I have an XML document which I want to parse using NSXMLParser. One of the tags it can contain is <html>, and in my parsed representation I want the contents of that tag, verbatim. However, when I parse the document, my delegate methods are called for the start, end and contents of each tag inside the html tag.

I can't get the provider of the document to add CDATA tags; nor can I use something other than NSXMLParser to parse the document.

Is there a way for me to tell the parser to treat the contents of HTML tags as CDATA and to leave them unparsed, even if they contain other tags?


Solution

  • That's too bad that the owner of the XML feed won't fix it because, depending on the HTML, you may end up with a malformed XML feed. If it really is an XML document, they definitely should wrap it in a CDATA or replace all the < with &lt; and all the > with &gt;.
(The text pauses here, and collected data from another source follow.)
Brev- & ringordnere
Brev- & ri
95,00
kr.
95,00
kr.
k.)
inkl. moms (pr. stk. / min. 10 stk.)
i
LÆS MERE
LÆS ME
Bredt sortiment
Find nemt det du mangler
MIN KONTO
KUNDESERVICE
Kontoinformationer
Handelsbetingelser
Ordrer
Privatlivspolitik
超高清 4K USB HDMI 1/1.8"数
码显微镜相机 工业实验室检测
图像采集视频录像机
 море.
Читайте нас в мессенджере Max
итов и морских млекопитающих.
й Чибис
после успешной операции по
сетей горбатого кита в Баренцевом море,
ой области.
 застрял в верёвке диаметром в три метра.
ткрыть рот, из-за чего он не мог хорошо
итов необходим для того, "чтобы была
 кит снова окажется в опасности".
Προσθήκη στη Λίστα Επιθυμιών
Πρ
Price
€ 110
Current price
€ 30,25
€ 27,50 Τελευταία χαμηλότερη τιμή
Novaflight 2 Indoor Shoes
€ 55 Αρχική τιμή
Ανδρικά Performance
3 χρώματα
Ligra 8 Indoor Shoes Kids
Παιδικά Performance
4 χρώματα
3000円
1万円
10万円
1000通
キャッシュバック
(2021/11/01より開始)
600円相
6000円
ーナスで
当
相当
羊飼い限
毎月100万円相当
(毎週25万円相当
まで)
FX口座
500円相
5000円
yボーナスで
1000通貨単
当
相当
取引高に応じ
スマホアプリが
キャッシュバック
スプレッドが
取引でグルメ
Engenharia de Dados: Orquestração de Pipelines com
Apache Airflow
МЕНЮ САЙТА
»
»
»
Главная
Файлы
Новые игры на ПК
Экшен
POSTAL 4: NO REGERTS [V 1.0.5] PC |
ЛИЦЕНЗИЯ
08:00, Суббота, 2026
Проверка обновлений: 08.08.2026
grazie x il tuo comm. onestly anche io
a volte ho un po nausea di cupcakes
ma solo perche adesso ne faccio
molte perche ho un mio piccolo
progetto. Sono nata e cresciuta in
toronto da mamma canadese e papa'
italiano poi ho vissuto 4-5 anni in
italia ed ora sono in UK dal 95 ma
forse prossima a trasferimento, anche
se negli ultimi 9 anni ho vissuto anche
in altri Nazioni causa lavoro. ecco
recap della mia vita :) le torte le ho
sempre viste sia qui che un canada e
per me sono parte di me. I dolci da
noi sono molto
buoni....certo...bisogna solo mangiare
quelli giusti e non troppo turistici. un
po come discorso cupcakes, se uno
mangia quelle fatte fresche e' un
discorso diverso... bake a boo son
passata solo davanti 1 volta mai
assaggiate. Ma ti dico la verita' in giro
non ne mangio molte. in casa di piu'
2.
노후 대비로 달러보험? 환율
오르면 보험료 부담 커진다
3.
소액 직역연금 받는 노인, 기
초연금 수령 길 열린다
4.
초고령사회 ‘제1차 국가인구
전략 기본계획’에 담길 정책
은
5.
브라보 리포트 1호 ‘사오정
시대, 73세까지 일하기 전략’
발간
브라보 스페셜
    Frankly, if all you need is the HTML, and all you have is XML tag that contains the HTML without the CDATA or appropriate character replacement, I might not be inclined to try to run it through NSXMLParser at all (because the successful parsing is contingent on the nature of the HTML included). I'd use a NSScanner or NSRegularExpression to extract all of the text between the XML's opening and closing tag that wrap your HTML.

    Or, if you really want to use NSXMLParser (because there's other stuff in addition to the HTML that you need), then manually alter the NSData, wrapping the HTML in a CDATA yourself.

    If, on the other hand, the document you're trying to parse really isn't XML, but rather is just HTML, then of course, you shouldn't be parsing it with an XML parser. You should be using a HTML parser, like HPPLE, as described in Galloway's article, How to Parse HTML on iOS on the Ray Wendlich site.